Hiding in the Food: To reach the heart of the delta region of Burma for today's story about how people there are recovering from the cyclone four months ago, correspondent Anand Gopal had to travel many hours by car and boat, in disguise, because authorities don't allow journalists into the area. By doing so, he learned how hard it is for aid to get there.

"We left around midnight, riding in a big van full of aid supplies, including notebooks, pencils, and food," says Anand. "The drivers like to go at night because the Burmese soldiers are often sleeping at the checkpoints."

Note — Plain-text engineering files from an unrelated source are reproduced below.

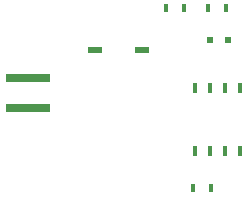
<source format=gtp>
G04 (created by PCBNEW (2013-09-18 BZR 4323)-product) date Mon 07 Oct 2013 07:07:53 PM PDT*
%MOIN*%
G04 Gerber Fmt 3.4, Leading zero omitted, Abs format*
%FSLAX34Y34*%
G01*
G70*
G90*
G04 APERTURE LIST*
%ADD10C,0.005906*%
%ADD11R,0.014160X0.033060*%
%ADD12R,0.015000X0.027000*%
%ADD13R,0.047220X0.023640*%
%ADD14R,0.018900X0.018900*%
%ADD15R,0.150000X0.030000*%
G04 APERTURE END LIST*
G54D10*
G54D11*
X6790Y6535D03*
X6790Y4435D03*
X7290Y6535D03*
X7790Y6535D03*
X8290Y6535D03*
X7290Y4435D03*
X7790Y4435D03*
X8290Y4435D03*
G54D12*
X7340Y3185D03*
X6740Y3185D03*
X7240Y9185D03*
X7840Y9185D03*
X6440Y9185D03*
X5840Y9185D03*
G54D13*
X3453Y7785D03*
X5027Y7785D03*
G54D14*
X7295Y8110D03*
X7885Y8110D03*
G54D15*
X1245Y6875D03*
X1245Y5875D03*
M02*

</source>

Four hours later, they reached the Irrawaddy River, the delta's main river. "Under the first light of dawn, we loaded the supplies onto a small motorboat – quickly and quietly to avoid catching the authorities' attention – my guide and I slipped under the pile of food and books as the boat left the dock. The boat puttered along for three or four hours, through a seemingly endless maze of rivulets and thick reeds, before we reached the tiny village of Mya Sein Ken. The villagers gathered around our boat and helped unload the much-needed provisions, extremely grateful for the aid and a little bewildered at the sight of a foreign visitor.

Not Exactly Bollywood: Pyongyang is hardly noted as a film capital, but correspondent Don Kirk says that government appointed guides are glad to show you around the elaborate complex of film studios, once the pride and joy of the Dear Leader Kim Jong Il. His enthusiasm for the medium has faded, but the studios and an international film festival are a reminder of an era when he used films to inculcate North Koreans with his notion of revolutionary art. Mr. Kim went so far as to kidnap South Korean director Shin Sang Ok and his wife, actress Choe Eun Hui, from Hong Kong in 1978, and force them to produce movies.